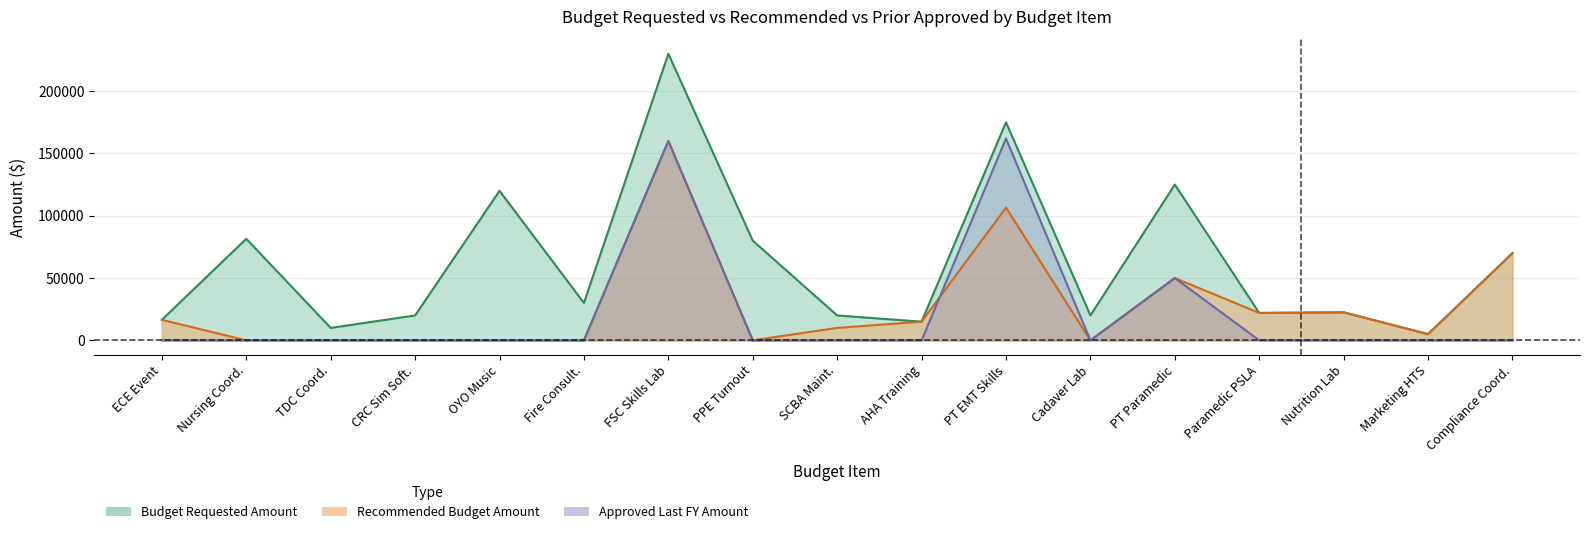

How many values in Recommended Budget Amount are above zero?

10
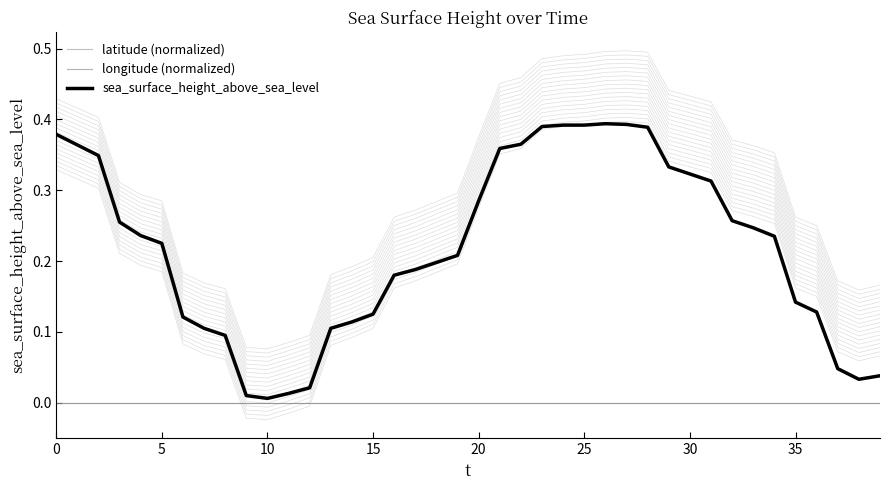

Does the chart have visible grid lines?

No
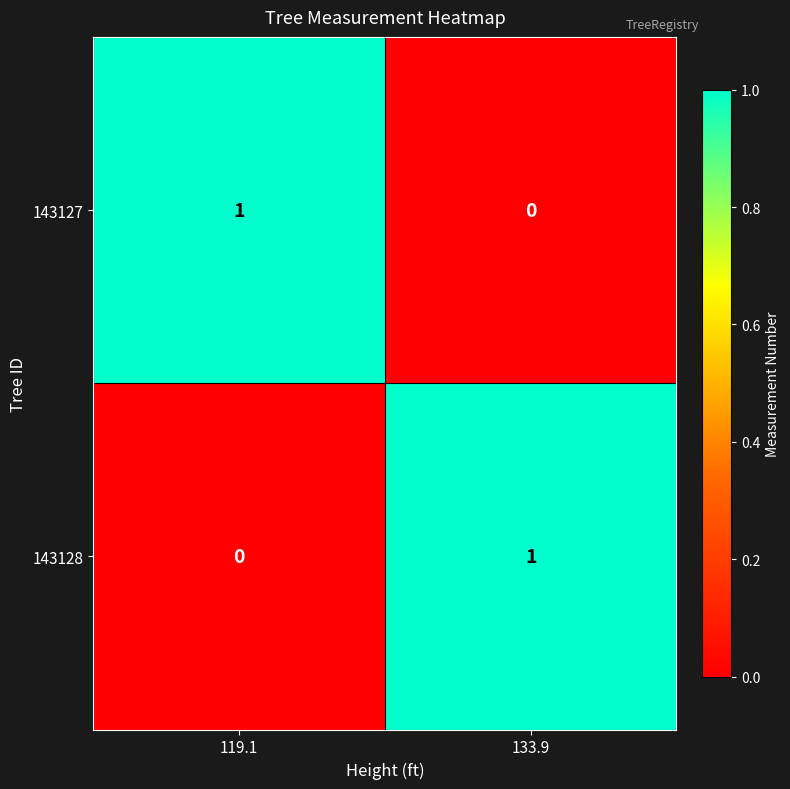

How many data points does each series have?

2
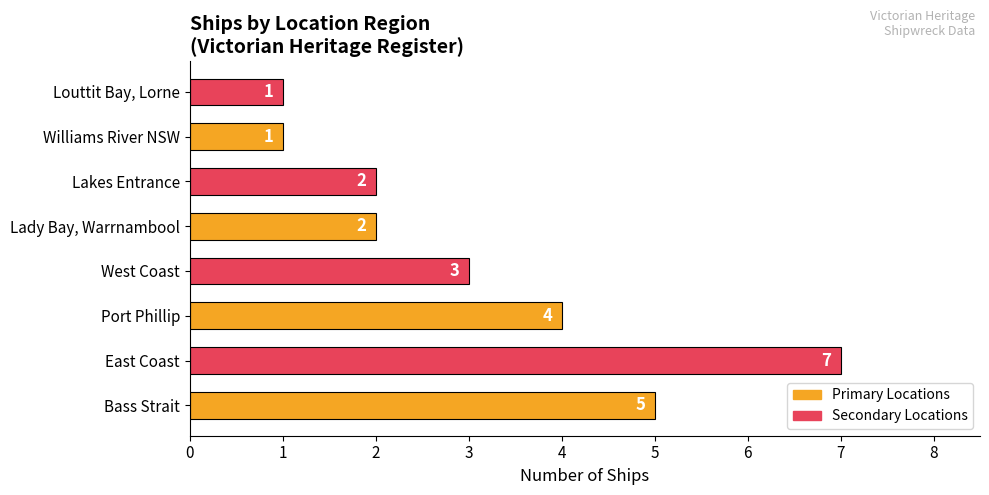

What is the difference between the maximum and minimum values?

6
====
:: Directions for this task ::
Update the listing above by replacing "values" with "numbers" throughout and leaving everything else unchanged. Leave the pictures out of your version.

:: Result ::
How many numbers in Recommended Budget Amount are above zero?

10

Does the chart have visible grid lines?

No

How many data points does each series have?

2

What is the difference between the maximum and minimum numbers?

6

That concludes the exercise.